Jacob’s circumstances were ordinarily difficult and at times even dire thanks in large part to himself, but not without the help of a broken, “dysfunctional” family. He was given to taking matters into his own hands as if all depended on him. His mother Rebecca wasn’t any help here, since she set up the deceptive plot to steal father Isaac’s blessing intended for his favorite, Esau for her favorite, Jacob. She didn’t trust what God had told her before the boys were born, that the older would serve the younger.

Now Jacob was returning home after two decades away to meet Esau for the first time after Esau had been intent on killing his brother. Jacob was in trouble, or at least there was nothing he could do himself to assure a good outcome, unlike numerous other times in his life. Not that he didn’t go to great lengths to do so, and not in an altogether admirable way when you think about it.

But the night prior to that Jacob wrestled with the angel of God, considered a theophany, “a visible representation of God.” He had it out with God, and God with him in the form of a man who wrestled with him until daybreak, touching his hip socket, and putting it out of joint, which really had to be painful. And interestingly, Jacob walked around with a limp the rest of his life. I’m sure he had to keep learning over and over the lesson and truth given to him that night.

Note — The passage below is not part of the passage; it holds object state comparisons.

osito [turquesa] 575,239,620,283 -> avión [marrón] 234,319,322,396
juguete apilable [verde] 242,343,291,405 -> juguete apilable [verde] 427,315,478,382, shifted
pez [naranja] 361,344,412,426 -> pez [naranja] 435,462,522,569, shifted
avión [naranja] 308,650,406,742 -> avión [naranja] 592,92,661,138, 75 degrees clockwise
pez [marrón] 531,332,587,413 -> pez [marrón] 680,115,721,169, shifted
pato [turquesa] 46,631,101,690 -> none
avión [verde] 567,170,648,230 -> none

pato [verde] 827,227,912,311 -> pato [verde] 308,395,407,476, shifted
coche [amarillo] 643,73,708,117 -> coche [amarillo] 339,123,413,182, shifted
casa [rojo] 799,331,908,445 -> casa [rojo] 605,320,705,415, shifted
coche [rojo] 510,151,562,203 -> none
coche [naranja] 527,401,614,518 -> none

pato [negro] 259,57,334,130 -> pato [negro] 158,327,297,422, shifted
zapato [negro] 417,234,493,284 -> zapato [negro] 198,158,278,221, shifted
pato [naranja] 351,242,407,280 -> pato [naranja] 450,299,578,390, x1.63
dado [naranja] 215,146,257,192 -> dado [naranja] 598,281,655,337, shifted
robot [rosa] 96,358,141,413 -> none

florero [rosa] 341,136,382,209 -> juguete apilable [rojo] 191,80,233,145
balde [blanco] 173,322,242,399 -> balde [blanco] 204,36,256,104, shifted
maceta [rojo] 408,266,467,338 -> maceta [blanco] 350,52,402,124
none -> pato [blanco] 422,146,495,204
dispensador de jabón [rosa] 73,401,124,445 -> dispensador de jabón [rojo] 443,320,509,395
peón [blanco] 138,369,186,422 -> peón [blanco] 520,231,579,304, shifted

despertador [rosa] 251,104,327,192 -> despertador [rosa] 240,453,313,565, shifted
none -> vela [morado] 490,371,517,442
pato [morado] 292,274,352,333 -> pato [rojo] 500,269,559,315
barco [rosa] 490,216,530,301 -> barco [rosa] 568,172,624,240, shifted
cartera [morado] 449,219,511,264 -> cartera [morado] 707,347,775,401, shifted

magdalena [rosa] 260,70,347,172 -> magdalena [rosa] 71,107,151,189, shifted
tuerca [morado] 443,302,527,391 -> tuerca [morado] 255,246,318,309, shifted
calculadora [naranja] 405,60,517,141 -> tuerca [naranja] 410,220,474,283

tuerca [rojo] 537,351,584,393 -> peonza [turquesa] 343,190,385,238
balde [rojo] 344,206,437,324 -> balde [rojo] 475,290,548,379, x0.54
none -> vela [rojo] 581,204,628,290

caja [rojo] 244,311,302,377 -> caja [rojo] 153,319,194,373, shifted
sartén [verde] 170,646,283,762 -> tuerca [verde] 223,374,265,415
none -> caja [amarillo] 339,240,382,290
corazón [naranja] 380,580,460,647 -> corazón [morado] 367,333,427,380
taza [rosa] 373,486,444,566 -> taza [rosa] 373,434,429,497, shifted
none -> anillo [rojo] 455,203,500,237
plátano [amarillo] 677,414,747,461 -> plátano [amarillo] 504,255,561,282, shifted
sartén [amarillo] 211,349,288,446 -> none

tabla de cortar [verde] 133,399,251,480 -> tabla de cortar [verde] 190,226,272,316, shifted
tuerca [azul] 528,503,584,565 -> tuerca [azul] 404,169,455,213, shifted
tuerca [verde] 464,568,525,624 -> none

Hosea gives us an explanation of what happened:

In the womb he grasped his brother’s heel;
    as a man he struggled with God.
He struggled with the angel and overcame him;
    he wept and begged for his favor.
He found him at Bethel
    and talked with him there—
the Lord God Almighty,
    the Lord is his name!

Hosea 12:3-5

And I think this scripture implies that the very tendency in Jacob which kept him from faith became the means of at least a renewed faith, probably in his experience a new faith altogether.

What about us today? We seem to like easy answers. Just know this or that, or have some experience and everything will be okay. But scripture doesn’t seem to line up well with that idea. In the end of course all will be light and clear, and complete peace, joy, and love. But here and now, where we see through a glass darkly and know in part, we must continue on, which means we need to struggle on in faith. Yes, having it out with God so to speak, indeed a wrestling with God. That is where our faith can be rekindled, or perhaps even given spark for the first time. And where the needs that we are facing for our loved ones, and for ourselves can begun to be met. In and through Jesus.

 

our part under trial: endurance

Blessed is the one who perseveres under trial because, having stood the test, that person will receive the crown of life that the Lord has promised to those who love him.

James 1:12

James tells us a bit earlier that the testing of our faith produces perseverance, or endurance. A big part of that testing is simply remaining faithful in the trial.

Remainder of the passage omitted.